Task goal: From the records below, copy out every line that contains the string "newSketch", matching case exactly.

Stored items
----------------------------------------

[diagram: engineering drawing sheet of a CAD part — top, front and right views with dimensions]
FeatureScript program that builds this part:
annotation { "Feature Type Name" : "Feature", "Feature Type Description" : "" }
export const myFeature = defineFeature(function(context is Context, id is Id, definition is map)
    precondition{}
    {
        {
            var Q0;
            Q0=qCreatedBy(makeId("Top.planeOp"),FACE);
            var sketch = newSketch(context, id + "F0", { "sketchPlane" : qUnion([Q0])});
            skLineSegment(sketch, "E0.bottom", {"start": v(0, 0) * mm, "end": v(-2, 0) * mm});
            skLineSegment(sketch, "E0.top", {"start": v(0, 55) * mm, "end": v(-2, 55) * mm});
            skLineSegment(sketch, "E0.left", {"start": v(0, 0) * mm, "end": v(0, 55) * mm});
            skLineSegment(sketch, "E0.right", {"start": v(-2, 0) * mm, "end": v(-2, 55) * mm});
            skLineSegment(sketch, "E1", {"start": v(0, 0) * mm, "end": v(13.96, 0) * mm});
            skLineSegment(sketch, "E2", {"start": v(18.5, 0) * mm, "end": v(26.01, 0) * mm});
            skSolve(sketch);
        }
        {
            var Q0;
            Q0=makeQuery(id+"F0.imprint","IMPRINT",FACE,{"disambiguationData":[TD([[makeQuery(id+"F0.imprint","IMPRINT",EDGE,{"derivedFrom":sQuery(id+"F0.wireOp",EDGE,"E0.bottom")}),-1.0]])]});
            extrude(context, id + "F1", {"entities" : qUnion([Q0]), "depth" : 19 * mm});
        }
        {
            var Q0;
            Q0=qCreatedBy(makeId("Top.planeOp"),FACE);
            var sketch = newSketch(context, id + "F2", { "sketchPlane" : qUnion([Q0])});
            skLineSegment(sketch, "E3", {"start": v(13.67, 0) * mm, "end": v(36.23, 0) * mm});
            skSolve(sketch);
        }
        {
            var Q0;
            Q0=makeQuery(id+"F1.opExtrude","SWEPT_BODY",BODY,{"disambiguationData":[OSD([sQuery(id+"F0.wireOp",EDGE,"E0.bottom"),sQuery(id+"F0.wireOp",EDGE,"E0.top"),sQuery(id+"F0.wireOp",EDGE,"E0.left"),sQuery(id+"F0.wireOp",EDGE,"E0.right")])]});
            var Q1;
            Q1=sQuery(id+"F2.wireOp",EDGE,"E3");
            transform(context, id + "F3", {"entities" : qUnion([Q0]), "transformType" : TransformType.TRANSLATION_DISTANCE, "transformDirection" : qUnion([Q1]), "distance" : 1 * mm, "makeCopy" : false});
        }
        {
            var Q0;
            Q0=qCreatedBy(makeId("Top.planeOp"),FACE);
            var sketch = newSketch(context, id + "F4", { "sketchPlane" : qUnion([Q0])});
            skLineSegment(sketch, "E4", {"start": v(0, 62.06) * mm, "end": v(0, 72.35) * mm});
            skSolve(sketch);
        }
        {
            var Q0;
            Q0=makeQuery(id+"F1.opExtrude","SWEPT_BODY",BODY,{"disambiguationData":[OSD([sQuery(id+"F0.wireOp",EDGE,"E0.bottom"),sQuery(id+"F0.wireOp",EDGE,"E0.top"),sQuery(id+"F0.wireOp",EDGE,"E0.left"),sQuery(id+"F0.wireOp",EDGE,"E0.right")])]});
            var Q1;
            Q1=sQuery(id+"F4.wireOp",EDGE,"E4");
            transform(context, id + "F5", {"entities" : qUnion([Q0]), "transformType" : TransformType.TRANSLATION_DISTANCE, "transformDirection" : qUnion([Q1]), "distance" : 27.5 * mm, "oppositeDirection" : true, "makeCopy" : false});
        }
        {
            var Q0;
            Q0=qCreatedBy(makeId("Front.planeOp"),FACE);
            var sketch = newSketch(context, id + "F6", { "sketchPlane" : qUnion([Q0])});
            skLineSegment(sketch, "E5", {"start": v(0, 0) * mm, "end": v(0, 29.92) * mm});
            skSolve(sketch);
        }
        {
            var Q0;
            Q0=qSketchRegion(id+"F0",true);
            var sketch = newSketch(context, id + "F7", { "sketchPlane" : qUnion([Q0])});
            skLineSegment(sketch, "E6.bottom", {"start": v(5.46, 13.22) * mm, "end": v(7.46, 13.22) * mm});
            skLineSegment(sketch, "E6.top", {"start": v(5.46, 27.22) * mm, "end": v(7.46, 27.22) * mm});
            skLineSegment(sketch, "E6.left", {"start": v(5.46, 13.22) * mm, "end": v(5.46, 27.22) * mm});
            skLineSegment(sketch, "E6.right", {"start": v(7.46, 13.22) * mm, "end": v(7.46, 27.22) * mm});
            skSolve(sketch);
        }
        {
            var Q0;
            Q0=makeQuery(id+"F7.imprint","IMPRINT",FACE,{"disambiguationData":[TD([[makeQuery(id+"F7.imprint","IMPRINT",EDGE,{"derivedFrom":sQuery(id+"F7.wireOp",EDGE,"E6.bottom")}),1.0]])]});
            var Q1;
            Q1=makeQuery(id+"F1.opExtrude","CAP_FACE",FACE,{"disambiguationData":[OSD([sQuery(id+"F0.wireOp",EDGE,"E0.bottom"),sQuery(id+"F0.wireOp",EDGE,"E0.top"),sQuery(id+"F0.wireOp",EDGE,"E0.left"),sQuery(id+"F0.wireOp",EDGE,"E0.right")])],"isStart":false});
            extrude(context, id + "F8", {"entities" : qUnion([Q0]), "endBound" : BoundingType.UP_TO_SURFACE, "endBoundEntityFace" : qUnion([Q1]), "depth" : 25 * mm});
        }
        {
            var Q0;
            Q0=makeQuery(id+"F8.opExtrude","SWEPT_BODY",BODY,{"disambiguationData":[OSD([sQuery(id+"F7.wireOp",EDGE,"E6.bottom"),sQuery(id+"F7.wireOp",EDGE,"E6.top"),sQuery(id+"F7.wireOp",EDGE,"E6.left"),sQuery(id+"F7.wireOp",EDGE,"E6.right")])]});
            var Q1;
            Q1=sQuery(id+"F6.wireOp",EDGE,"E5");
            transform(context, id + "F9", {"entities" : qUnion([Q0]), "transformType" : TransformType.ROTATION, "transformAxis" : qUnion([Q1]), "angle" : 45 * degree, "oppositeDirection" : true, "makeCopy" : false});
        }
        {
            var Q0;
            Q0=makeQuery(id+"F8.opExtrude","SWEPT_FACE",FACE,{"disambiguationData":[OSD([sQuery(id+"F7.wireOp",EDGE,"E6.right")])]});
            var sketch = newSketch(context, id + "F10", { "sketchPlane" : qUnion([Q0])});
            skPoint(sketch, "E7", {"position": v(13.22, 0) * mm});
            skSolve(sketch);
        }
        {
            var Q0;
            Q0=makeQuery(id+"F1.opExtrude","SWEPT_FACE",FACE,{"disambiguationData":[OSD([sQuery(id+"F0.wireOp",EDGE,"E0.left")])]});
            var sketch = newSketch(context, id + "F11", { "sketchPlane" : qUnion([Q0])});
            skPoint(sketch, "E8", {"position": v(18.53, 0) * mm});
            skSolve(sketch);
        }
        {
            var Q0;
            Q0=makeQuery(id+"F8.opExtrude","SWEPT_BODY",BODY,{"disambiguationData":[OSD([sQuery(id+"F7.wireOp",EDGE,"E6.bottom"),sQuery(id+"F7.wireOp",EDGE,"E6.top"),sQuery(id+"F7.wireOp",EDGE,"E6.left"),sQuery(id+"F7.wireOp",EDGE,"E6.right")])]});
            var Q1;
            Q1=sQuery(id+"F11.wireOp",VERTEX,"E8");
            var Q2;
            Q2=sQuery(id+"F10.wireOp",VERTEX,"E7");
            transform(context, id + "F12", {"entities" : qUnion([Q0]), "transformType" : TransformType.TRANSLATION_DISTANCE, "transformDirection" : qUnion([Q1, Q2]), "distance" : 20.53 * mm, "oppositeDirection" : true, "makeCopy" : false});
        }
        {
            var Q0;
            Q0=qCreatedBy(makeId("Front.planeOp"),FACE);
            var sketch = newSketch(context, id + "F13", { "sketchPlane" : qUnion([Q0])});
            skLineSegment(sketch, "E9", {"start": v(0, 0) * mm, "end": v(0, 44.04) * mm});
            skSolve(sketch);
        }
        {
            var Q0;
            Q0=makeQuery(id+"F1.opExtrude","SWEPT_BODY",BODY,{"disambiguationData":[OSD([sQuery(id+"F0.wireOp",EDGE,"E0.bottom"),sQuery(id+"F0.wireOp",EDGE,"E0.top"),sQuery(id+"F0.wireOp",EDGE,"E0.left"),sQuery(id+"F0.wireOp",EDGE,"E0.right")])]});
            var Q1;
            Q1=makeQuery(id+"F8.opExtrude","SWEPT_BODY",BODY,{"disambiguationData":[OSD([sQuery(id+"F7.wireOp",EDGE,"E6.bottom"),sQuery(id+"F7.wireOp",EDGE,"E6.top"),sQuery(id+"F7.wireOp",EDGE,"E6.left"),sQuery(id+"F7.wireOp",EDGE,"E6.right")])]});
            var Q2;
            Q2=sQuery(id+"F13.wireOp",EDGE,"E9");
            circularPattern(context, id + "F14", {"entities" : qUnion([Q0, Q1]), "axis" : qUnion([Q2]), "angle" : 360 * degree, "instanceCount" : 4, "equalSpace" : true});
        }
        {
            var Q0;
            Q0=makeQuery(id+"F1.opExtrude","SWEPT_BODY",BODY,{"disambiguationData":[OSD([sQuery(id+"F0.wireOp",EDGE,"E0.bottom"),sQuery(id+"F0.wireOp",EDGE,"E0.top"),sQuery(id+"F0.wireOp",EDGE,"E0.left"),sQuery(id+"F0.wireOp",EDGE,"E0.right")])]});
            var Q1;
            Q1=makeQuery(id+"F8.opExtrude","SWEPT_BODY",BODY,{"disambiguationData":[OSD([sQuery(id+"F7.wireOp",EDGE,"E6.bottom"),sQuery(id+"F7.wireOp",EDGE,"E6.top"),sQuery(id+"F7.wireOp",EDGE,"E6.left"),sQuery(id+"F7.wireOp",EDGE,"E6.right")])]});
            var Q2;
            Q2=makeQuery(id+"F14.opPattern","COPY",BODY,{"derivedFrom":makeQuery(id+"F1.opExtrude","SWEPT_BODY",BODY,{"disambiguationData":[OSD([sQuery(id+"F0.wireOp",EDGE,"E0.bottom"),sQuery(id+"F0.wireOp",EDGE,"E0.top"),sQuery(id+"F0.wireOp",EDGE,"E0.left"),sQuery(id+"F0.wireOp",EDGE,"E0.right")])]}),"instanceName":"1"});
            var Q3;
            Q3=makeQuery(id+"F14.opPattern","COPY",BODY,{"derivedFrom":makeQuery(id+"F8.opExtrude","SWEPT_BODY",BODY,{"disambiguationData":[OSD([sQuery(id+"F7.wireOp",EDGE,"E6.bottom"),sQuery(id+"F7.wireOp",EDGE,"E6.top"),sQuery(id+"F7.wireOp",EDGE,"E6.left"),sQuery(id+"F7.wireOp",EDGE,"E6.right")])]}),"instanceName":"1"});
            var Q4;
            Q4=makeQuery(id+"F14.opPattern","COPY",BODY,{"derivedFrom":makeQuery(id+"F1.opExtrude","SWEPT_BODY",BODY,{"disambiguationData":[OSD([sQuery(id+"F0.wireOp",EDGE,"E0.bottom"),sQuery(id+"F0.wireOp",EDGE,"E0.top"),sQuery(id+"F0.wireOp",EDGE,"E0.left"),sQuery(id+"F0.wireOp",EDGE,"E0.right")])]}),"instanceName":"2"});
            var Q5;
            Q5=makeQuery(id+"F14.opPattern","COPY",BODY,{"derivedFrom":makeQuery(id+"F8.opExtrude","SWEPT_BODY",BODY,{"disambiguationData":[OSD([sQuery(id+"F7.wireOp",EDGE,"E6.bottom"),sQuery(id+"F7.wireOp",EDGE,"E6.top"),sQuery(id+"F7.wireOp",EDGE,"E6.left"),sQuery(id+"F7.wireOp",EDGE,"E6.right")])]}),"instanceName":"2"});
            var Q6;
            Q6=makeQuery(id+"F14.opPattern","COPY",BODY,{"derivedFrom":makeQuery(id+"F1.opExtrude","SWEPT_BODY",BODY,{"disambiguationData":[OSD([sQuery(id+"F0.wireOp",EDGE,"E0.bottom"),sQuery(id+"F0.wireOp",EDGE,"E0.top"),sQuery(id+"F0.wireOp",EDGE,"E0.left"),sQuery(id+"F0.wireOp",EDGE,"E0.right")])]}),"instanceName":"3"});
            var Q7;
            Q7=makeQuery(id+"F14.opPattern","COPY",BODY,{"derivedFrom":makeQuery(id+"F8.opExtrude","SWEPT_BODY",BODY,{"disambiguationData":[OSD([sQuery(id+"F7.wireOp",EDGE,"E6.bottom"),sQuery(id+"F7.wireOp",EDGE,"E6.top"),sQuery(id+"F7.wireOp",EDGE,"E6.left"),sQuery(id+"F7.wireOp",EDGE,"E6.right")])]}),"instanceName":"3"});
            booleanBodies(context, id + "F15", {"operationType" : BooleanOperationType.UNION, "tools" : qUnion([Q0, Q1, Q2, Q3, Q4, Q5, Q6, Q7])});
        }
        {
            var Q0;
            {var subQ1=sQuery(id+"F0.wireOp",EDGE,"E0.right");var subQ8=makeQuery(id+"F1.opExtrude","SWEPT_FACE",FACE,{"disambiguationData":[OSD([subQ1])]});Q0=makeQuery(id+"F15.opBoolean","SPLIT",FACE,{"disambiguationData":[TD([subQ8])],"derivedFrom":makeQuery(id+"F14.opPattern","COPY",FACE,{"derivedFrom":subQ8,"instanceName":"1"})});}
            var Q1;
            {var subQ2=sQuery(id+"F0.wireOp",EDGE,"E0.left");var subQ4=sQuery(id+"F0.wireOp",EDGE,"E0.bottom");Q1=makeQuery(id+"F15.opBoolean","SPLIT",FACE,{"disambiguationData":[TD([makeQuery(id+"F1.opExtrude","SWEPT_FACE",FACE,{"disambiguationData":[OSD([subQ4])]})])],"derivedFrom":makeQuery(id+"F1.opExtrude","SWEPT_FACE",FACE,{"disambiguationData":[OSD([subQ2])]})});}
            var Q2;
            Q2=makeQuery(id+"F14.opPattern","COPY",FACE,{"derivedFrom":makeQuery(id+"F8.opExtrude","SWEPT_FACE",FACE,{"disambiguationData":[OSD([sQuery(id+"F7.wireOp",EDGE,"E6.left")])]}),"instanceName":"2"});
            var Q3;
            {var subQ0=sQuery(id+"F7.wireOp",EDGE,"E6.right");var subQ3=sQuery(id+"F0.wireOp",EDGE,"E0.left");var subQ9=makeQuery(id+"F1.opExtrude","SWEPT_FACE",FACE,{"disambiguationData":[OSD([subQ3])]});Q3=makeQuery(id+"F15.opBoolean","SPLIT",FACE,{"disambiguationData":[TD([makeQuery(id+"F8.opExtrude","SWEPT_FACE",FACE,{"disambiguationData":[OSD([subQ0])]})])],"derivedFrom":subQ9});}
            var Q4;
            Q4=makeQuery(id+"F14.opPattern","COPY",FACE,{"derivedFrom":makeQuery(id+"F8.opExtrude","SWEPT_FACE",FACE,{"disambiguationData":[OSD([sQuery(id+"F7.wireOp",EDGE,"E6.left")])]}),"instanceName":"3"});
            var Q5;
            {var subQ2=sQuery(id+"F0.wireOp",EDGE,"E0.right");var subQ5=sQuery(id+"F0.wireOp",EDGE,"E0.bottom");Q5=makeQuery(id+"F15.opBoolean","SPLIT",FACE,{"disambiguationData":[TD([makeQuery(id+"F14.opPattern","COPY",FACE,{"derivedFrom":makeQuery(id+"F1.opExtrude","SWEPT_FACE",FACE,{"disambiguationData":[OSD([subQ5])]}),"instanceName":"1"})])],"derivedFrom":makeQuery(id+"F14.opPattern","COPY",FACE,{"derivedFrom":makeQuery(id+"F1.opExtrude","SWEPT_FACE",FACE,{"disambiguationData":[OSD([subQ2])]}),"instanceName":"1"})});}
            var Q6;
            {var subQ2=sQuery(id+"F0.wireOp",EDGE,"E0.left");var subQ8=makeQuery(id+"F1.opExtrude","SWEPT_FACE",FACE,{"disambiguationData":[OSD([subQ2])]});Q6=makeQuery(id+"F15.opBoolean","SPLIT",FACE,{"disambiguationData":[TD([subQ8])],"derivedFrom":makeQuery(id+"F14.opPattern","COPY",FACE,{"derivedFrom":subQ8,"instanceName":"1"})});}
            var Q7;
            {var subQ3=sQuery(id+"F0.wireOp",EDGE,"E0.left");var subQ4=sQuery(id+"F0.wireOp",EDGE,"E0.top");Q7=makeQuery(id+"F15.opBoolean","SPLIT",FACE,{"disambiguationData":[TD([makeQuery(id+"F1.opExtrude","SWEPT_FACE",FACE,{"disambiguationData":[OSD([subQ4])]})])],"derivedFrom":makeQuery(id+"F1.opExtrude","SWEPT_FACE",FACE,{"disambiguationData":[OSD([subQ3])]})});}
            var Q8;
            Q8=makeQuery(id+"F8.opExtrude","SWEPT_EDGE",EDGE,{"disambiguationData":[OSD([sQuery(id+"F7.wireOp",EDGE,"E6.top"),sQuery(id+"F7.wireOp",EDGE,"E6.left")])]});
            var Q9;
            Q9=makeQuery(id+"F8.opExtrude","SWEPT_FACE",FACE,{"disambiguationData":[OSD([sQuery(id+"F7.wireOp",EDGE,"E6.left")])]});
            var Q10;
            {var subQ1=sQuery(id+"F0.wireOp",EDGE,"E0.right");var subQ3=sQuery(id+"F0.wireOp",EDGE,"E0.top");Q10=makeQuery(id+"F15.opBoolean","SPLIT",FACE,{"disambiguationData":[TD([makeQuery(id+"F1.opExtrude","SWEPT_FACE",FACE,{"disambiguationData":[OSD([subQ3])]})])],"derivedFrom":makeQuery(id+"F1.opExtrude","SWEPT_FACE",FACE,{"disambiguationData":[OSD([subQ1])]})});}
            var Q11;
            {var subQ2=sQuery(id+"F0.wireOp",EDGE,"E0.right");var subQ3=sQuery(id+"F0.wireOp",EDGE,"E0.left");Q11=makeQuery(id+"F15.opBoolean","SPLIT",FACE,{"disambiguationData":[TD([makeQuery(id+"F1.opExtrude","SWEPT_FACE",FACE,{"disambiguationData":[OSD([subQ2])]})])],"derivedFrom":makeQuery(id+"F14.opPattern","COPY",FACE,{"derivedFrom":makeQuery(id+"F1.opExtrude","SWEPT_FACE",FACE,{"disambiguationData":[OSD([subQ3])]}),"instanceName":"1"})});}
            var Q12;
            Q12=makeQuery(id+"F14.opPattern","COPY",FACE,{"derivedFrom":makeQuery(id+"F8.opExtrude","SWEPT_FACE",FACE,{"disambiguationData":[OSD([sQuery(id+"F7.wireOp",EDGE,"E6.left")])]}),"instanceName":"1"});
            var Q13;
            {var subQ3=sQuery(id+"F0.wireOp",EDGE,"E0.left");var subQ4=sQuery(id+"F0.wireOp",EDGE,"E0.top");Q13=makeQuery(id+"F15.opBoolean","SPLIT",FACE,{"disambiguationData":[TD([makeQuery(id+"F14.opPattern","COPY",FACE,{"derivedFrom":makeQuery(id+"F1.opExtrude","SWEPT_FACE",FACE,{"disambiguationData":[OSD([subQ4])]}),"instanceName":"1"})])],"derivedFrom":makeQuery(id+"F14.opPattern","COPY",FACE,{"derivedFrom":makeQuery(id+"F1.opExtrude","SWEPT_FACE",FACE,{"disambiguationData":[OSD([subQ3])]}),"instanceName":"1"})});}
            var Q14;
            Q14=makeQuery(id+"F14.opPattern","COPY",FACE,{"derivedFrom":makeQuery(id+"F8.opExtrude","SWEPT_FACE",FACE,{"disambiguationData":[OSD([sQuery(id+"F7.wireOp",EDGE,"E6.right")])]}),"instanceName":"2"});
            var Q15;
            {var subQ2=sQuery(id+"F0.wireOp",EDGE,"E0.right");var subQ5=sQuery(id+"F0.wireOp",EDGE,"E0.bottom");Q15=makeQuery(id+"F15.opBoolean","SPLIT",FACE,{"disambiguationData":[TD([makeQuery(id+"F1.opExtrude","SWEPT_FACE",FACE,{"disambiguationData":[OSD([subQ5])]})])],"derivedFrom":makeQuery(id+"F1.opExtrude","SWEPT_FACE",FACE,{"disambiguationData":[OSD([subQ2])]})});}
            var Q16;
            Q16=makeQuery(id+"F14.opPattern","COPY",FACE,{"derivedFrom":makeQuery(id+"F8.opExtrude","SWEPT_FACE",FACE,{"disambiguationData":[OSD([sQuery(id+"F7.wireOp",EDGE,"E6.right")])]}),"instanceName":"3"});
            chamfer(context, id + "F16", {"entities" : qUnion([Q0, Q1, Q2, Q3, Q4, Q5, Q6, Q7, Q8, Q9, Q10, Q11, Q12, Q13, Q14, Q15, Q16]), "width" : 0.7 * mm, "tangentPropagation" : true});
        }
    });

----------------------------------------

Written solution:
            var sketch = newSketch(context, id + "F0", { "sketchPlane" : qUnion([Q0])});
            var sketch = newSketch(context, id + "F2", { "sketchPlane" : qUnion([Q0])});
            var sketch = newSketch(context, id + "F4", { "sketchPlane" : qUnion([Q0])});
            var sketch = newSketch(context, id + "F6", { "sketchPlane" : qUnion([Q0])});
            var sketch = newSketch(context, id + "F7", { "sketchPlane" : qUnion([Q0])});
            var sketch = newSketch(context, id + "F10", { "sketchPlane" : qUnion([Q0])});
            var sketch = newSketch(context, id + "F11", { "sketchPlane" : qUnion([Q0])});
            var sketch = newSketch(context, id + "F13", { "sketchPlane" : qUnion([Q0])});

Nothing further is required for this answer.